The Dirt on Nicky

207

One is a chive, but there’s never just one

Let’s say you have seven leftover spinach raviolis and it’s time for breakfast. You, of course, anoint them with olive oil, sprinkle on dried basil and chopped fresh moringa, but instead of minced garlic add chopped garlic chive leaves. This was my breakfast this morning, and my first thought looking down at it was, “Man, I should open a restaurant.” My second thought was, “No, I shouldn’t.”

If you don’t know, garlic chive leaves look like flattened garden chive leaves but taste like mild garlic. One leaf is a chive, but seed packages and catalogs say chives because they figure you’ll have more than one leaf.

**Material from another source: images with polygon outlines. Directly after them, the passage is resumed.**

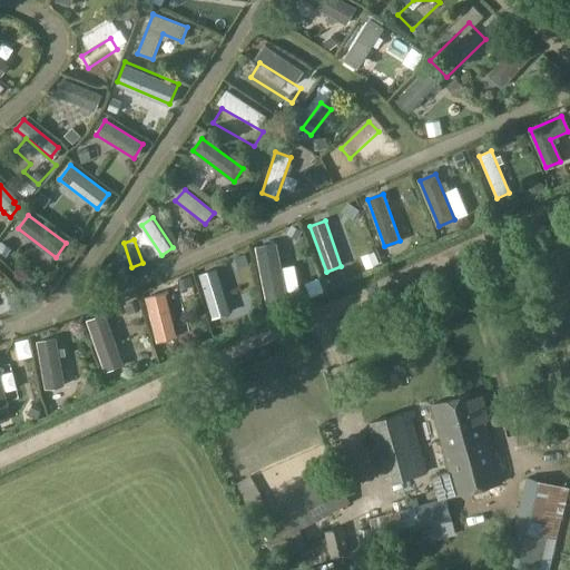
[(267,294),(284,291),(274,243),(257,246),(267,294)]
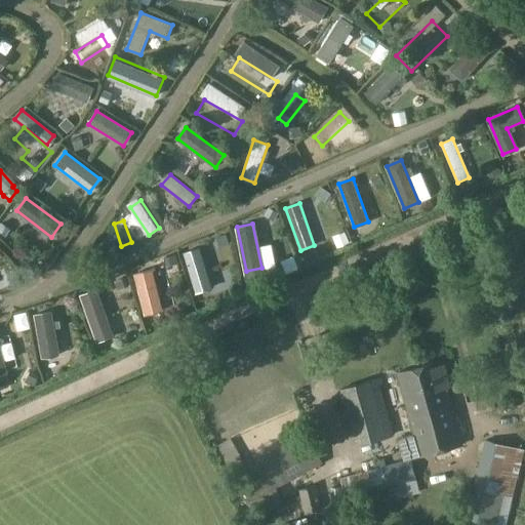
[(215,290),(202,249),(189,253),(202,294),(215,290)]
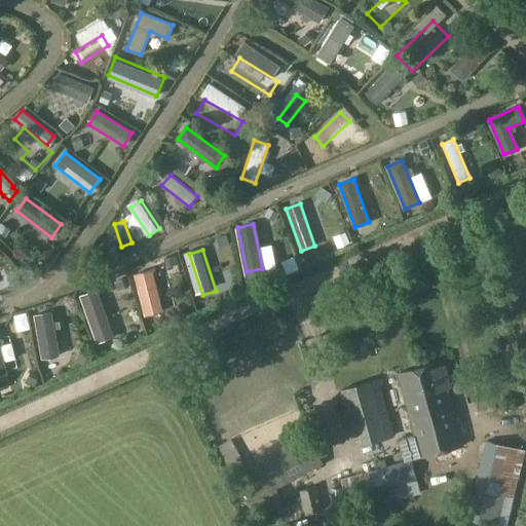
[(162,310),(152,270),(136,274),(146,314),(162,310)]
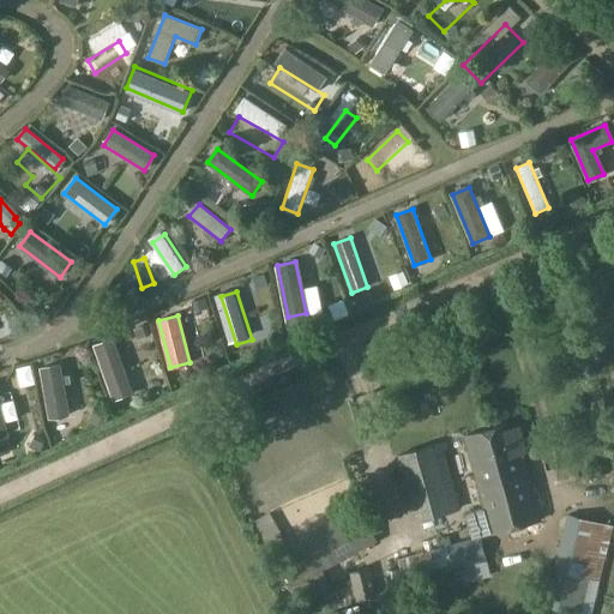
[(113,339),(94,347),(113,401),(132,393),(113,339)]
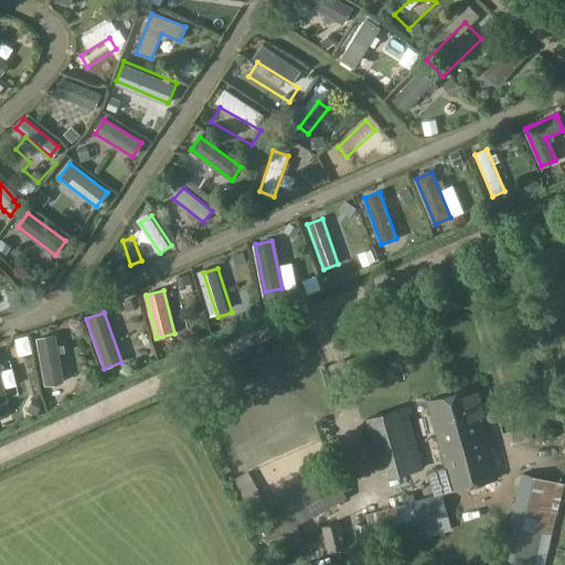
[(54,336),(38,339),(46,384),(64,381),(54,336)]
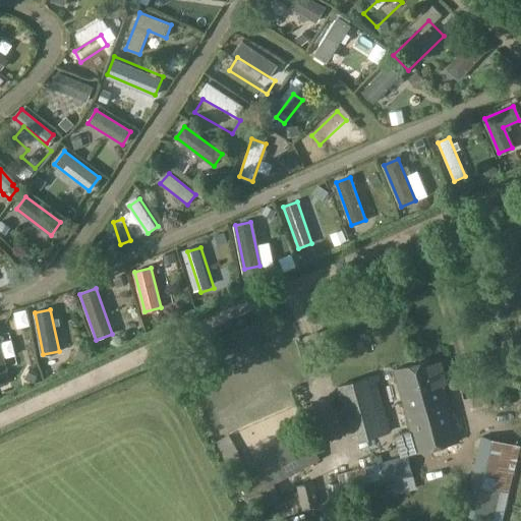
[(422,386),(439,447),(458,442),(437,359),(425,362),(430,383),(422,386)]
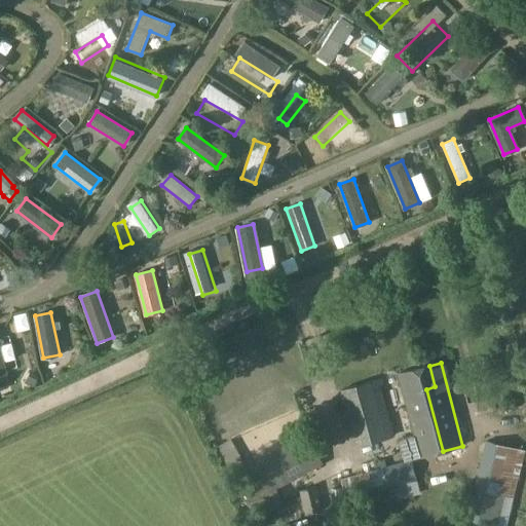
[(422,456),(443,451),(426,389),(435,386),(429,366),(400,374),(422,456)]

Indeed, garden chives can be ambitiously productive, and you’ll have plenty leaves. Early on in my gardening adventure, someone must have given me a starter clump because I don’t remember ever having a garden without garlic chives. They’re as easy to grow as oregano.

The leaves sprout out of a non-edible small tough bulb, and the bulbs always clump into clusters. The clusters expand over time, and the roots of the packed clumps become denser than you might expect, so the best plan is to dig up the cluster every two or three years, separate clumps and replant. This makes for healthier plants plus it maintains control because garlic chives intend to spread and conquer. The foliage will die back during really cold weather, but the clumps will resprout with vigor in spring.

As best as I can remember, garlic chives have been a mainstay in Asian cuisine for at least 4000 years. They are easy to grow and versatile in the kitchen for ambitious unskilled cooks like me. The leaves are waiting to be harvested throughout the growing season, and new leaves replace them.

This time of year, tall stalks will reach above the foliage, and edible buds develop on the end of the stalks. I once had a neighbor from Thailand who considered these buds a tasty specialty in Thai cuisine, and some mornings, I would find I had fewer buds than the night before.

These buds open into attractive florets of tiny white star-shaped flowers appreciated by bees and butterflies (and cooks from Thailand). Eventually the flowers develop papery envelopes containing little black triangular seeds. These seeds are focused and know exactly why they are on earth– drop all around or blow in the wind, find soil and make more garlic chives. They are at home all over eastern Asia and on at least one rocky hillside in northern Madison County.

After flowers fade, trim the entire clump back to 2-3 inches. Use the harvested leaves for mulch.

The plants can be grown as ornamentals because of the winsome white flowers standing above the green foliage, but beware of their ability to self-sow. Garlic chives are classified as an invasive species in Australia. A preventative strategy would be to clip the stalk before the flowers make seeds.

I remember years ago as a gung-ho naive young gardener saving seeds at the end of the year because it was easy and I was learning about saving seeds. Then it dawned on me the garlic chives are perennials, they successfully scatter their seeds without my assistance or permission, so I did not need to save their seeds. But I meant well.

Garlic chives are easy to use. Harvest a few leaves and snip them directly onto your favorite mishmash of rice with vegetables. They provide a mild garlic taste. You can also add snips to pasta sauce, burritos, stir-fries or scrambled eggs. It’s easy. Sprinkle snips on top of your lentils and barley – why not! It’s still a free country for now.

Clever gardeners who also cook could grow garlic chives in pots near the house for quick retrieval while cooking. I have some on my deck, but there is also a patch that sprouted uninvited in a front flower bed. Garlic chives are like that – give them a clump, they’ll make a cluster.